If you haven’t heard of Twenty One Pilots, chances are you haven’t seen them yet, either. Tyler Joseph and Josh Dun built a following playing energetic secret shows in their hometown of Columbus, Ohio. (See their music video for “Car Radio” above, which has more than 13 million views on YouTube.) Their live presence led the alternative rap/pop duo to sign with Fueled by Ramen, release their breakout album Vessel in 2013, and bring their impressive onstage athleticism worldwide—including a stop at the inaugural Life Is Beautiful Festival. Now returning with a new album—Blurryface, released May 19—we caught up with the duo to discuss the effects of fame, appreciation for their fans, and why their next Life Is Beautiful performance might call for EMTs.
Your last album, Vessel, brought you a lot of new fans. Did that affect the creative process for Blurryface?
Joseph: Everything we had written up until Vessel was written pretty much in a vacuum. We didn’t really know if anyone was ever going to hear it. Being transparent while writing those songs wasn’t very hard. [But with] Blurryface, we knew there was an audience. Also, we were working hard to block out all negative influences. The question we would ask ourselves is “Do we like this?” If we could answer “yes,” then that was all of the confidence we needed to get over that hump of insecurity.
When you address fans about your music, you say “your new video” or “your new album.” Why is that?
Joseph: When Josh and I first started playing music together, we learned a lot from our local scene. A lot of people were involved in the music industry [only] for a personal gain. The language they used just added to who they were like, “Hey, check out my band.” It turned us off the way some bands talked online. We’re not afraid to admit that we need our fans for this to work.

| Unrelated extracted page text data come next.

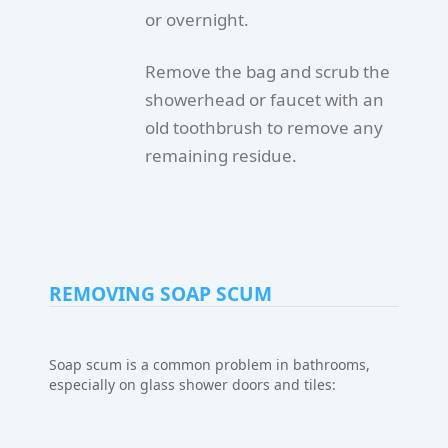
or overnight.
Remove the bag and scrub the
showerhead or faucet with an
old toothbrush to remove any
remaining residue.
REMOVING SOAP SCUM
Soap scum is a common problem in bathrooms,
especially on glass shower doors and tiles:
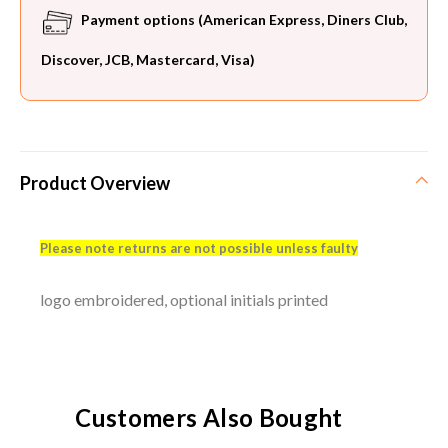
Payment options (American Express, Diners Club,
Discover, JCB, Mastercard, Visa)
Product Overview
Please note returns are not possible unless faulty
logo embroidered, optional initials printed
Customers Also Bought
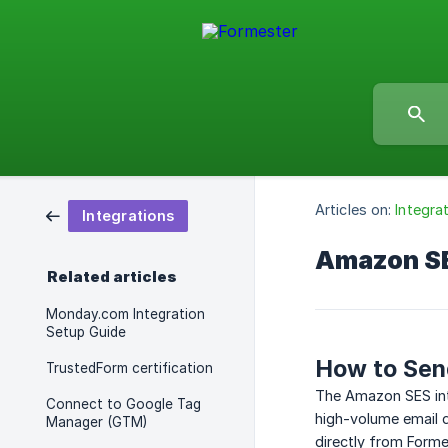
Articles on:
Integra
Integrations
Amazon SE
Related articles
Monday.com Integration
Setup Guide
How to Sen
TrustedForm certification
The Amazon SES int
Connect to Google Tag
high-volume email d
Manager (GTM)
directly from Form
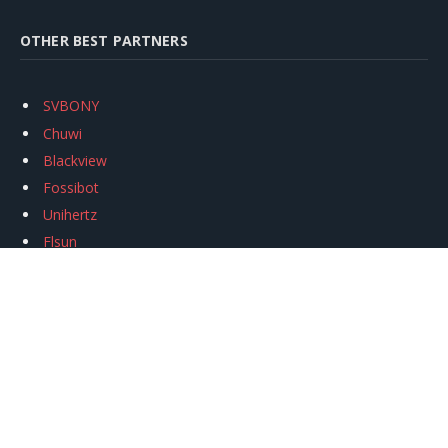
OTHER BEST PARTNERS
SVBONY
Chuwi
Blackview
Fossibot
Unihertz
Flsun
Anycubic
Xtool
Oukitel
Mukkpet Ebike
Ugreen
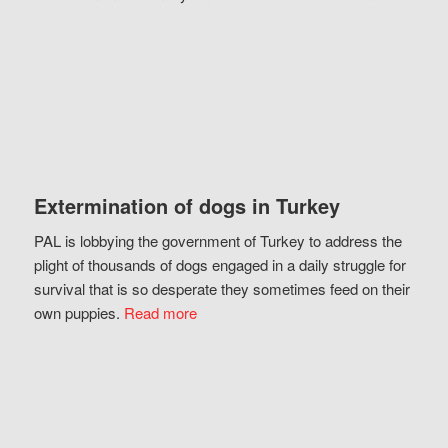
Extermination of dogs in Turkey
PAL is lobbying the government of Turkey to address the
plight of thousands of dogs engaged in a daily struggle for
survival that is so desperate they sometimes feed on their
own puppies.
Read more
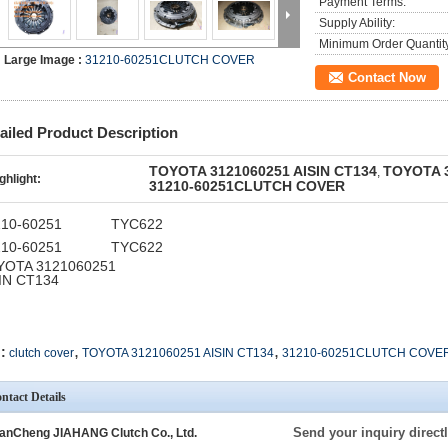
Payment Terms:
Supply Ability:
Minimum Order Quantit
Large Image :
31210-60251CLUTCH COVER
Contact Now
ailed Product Description
TOYOTA 3121060251 AISIN CT134
TOYOTA 3
,
ghlight:
31210-60251CLUTCH COVER
210-60251
TYC622
210-60251
TYC622
YOTA 3121060251
IN CT134
,
,
:
clutch cover
TOYOTA 3121060251 AISIN CT134
31210-60251CLUTCH COVE
ntact Details
Send your inquiry directl
anCheng JIAHANG Clutch Co., Ltd.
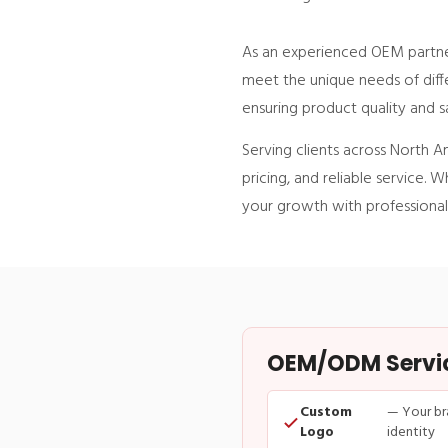
As an experienced OEM partner
meet the unique needs of diffe
ensuring product quality and s
Serving clients across North A
pricing, and reliable service
your growth with professional
OEM/ODM Service
Custom
— Your br
Logo
identity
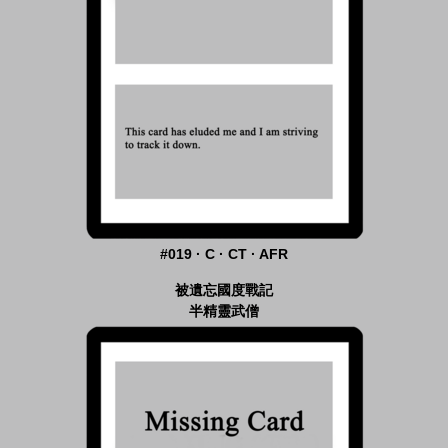
#019 · C · CT · AFR
被遺忘國度戰記
半精靈武僧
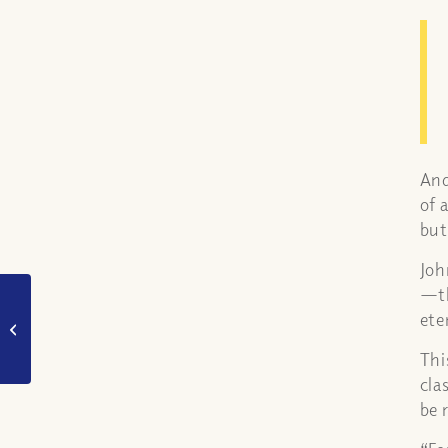
And
of 
but
Joh
—th
Why should we preach
ete
the gospel to others
who end up sinning
Thi
against the sp...
cla
be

What does the neck and hand makeup mean in your recent videos?
Joseph: We like there to be certain types of visual elements that go along with each record. Blurryface is about trying to conquer some insecurities we have as humans. Blurryface is this character we’ve developed to give it a name and address and conquer these insecurities within ourselves. As much as Josh and I take the stage with confidence, you would be surprised with what’s going on internally. “Are we even good? Is this good at all?” That can really suffocate you. I like to manifest a character through that makeup on my hands and neck.
You’re known for your high-energy live shows. Do you feel pressure to always outdo yourselves?
Dun: If we’re not exhausted by the time we walk offstage, it would not be any fun. The goal is to get better at our instruments and better at performing. I’m probably Tyler’s biggest fan. I want to impress him every night.
Joseph: Is this the time when I’m supposed to say the same thing? [Laughs.]
Dun: You don’t have to.
Joseph: It is true. We try to impress each other by doing something different. We want to outdo ourselves as a unit. Playing Las Vegas now is going to be different than the last time we played it. We want to—hopefully—do things that people have never seen before. It’s tough in a city like [Las Vegas] that seems to have seen everything. A lot of bands plateau when they realize they’ve reached a level where they can travel and play the same show every night, play the same set list and say the same things in between songs. Josh and I aren’t there yet. We don’t want to be there.
What do you still hope to achieve?
Joseph: It’s always been a goal to play a show so hard that Josh passes out onstage. [Laughs.]
That hasn’t happened yet?
Dun: It’s almost happened a couple of times. We’re not there yet, though.
Joseph: I’ll tell you what, we’re going to focus our sights on the Life Is Beautiful Festival and, hopefully, Josh passes out. Have the EMTs ready to go!